# WHAT YOU WILL DO:
Show each line of the material below that contains the word "auch". Letter case must match.
**** PROVIDED DATA ****
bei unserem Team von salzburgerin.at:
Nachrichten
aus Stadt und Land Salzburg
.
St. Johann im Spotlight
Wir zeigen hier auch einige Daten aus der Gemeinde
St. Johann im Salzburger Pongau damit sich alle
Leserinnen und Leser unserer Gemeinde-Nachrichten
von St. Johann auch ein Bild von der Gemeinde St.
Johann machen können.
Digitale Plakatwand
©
****
**** PROVIDED DATA ****
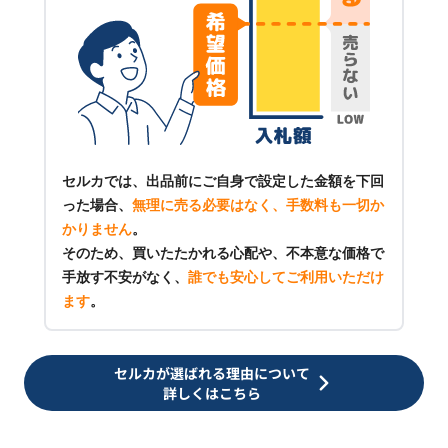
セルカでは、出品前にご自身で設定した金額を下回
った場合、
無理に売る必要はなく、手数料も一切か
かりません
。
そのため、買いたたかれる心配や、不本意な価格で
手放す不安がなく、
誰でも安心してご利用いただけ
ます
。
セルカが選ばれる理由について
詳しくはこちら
****
# ANSWER BOX:
Wir zeigen hier auch einige Daten aus der Gemeinde
von St. Johann auch ein Bild von der Gemeinde St.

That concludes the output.